Instruction — Please tally how many lines in the entries below include the word "clock", giving only the number.

Start of Records to process

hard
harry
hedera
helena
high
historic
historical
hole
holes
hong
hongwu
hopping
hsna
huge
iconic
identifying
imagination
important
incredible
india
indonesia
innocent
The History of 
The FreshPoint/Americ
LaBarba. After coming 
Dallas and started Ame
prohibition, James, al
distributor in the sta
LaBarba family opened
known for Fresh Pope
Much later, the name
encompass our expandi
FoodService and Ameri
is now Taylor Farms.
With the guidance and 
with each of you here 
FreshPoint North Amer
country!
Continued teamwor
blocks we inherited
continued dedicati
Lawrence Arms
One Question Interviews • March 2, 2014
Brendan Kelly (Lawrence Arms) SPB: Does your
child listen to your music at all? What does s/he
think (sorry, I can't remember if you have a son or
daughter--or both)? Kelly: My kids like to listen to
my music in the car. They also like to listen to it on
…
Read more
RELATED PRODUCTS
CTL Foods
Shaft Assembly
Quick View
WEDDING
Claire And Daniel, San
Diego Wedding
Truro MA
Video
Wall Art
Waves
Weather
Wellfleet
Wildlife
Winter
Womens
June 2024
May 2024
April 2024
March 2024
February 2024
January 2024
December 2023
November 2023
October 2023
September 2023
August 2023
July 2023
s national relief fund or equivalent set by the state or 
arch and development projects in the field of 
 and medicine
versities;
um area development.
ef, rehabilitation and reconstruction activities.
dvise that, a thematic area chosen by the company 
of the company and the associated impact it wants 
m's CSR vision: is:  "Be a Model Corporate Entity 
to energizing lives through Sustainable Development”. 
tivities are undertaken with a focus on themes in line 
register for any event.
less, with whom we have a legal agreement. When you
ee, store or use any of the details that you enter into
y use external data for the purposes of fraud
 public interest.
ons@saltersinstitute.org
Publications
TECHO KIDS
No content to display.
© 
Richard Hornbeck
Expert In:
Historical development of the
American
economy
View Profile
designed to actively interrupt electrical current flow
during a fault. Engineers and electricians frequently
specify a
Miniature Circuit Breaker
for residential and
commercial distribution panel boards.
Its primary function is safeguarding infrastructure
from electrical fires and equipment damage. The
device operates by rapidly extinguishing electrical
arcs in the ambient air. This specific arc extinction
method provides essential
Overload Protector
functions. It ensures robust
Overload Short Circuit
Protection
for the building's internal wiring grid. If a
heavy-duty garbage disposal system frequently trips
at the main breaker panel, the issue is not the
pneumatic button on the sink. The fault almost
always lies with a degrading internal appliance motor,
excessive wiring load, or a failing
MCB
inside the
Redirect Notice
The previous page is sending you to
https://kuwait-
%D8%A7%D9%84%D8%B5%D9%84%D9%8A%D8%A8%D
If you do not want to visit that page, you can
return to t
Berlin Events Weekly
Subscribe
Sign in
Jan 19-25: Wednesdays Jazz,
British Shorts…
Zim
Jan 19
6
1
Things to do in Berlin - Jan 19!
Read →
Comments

End of Records to process
Start of Records to process

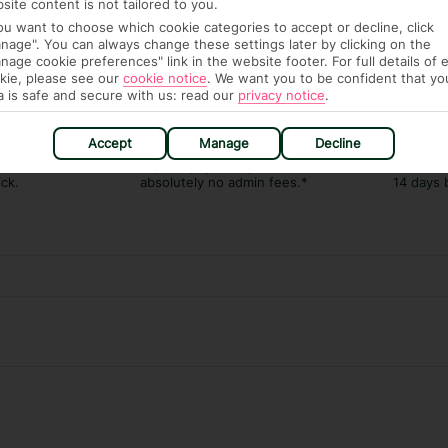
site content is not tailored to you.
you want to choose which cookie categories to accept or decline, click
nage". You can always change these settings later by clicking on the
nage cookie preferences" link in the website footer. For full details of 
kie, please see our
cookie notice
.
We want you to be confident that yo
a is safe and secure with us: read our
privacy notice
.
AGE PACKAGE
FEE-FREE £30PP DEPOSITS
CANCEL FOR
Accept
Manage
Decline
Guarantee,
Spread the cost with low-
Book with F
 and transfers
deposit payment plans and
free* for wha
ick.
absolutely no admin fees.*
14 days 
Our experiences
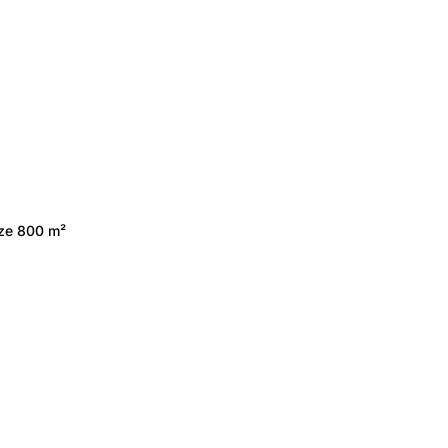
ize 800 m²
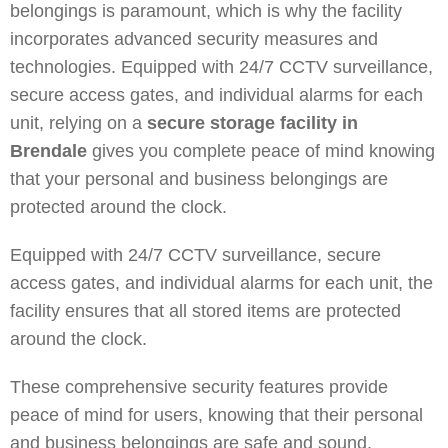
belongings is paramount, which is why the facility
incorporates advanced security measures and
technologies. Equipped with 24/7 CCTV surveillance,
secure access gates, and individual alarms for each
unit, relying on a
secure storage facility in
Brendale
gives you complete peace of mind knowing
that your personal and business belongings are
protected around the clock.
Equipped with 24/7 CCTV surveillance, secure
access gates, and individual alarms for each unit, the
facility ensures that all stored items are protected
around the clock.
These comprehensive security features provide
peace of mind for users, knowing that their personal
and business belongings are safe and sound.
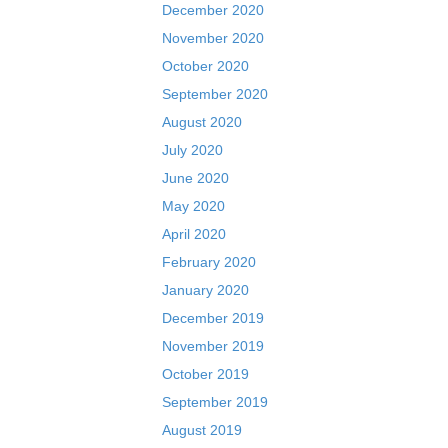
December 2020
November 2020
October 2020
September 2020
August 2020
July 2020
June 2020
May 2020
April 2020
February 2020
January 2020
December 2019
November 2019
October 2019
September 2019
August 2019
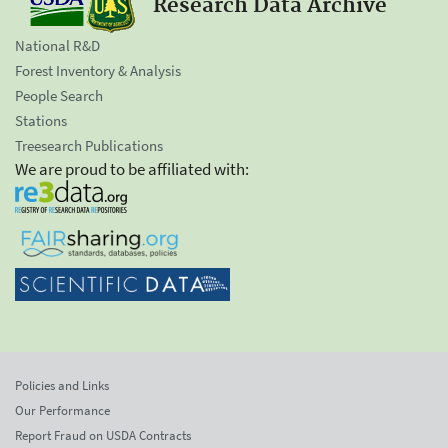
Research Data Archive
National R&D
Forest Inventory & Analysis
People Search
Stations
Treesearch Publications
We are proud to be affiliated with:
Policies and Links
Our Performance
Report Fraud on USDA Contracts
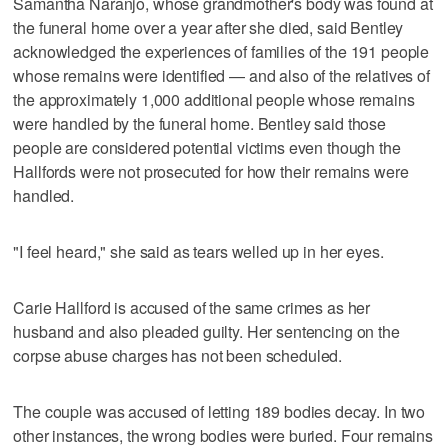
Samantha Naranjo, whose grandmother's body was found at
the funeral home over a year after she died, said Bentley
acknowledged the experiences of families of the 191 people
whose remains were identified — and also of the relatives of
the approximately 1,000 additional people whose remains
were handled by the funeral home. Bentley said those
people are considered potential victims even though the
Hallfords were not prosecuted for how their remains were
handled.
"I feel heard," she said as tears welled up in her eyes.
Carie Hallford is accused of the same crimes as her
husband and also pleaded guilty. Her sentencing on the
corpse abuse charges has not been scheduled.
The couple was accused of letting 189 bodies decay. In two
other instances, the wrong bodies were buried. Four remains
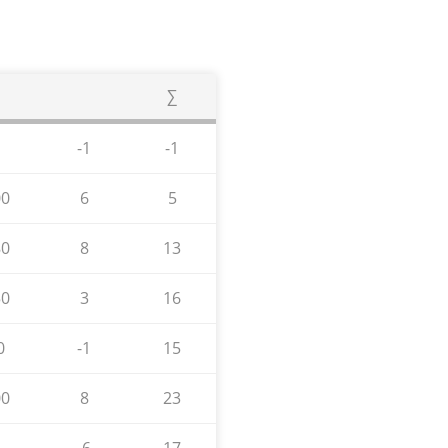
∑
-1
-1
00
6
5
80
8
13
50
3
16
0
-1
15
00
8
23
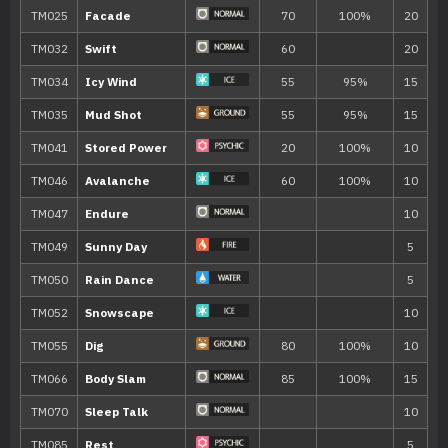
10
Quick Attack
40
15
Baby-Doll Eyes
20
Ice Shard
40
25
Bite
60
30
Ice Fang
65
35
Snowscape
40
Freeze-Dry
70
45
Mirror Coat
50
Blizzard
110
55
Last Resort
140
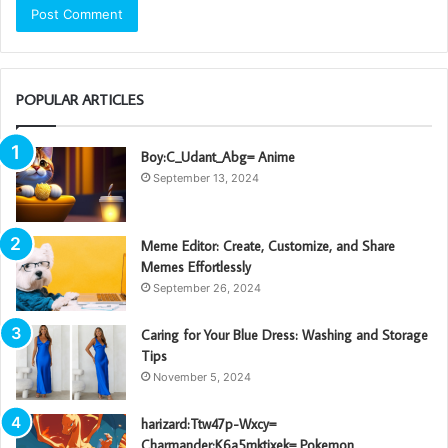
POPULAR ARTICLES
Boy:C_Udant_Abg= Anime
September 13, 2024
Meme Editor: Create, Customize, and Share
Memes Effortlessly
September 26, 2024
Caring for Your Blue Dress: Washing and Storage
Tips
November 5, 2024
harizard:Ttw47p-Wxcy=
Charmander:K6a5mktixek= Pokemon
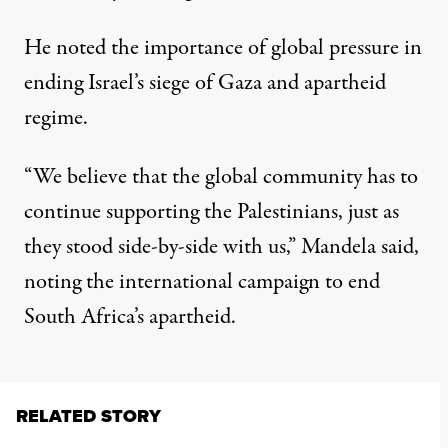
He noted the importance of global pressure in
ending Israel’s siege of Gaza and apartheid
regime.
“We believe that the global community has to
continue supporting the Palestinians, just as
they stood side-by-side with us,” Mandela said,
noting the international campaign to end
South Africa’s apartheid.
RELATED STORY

End of Records to process

Answer area — 2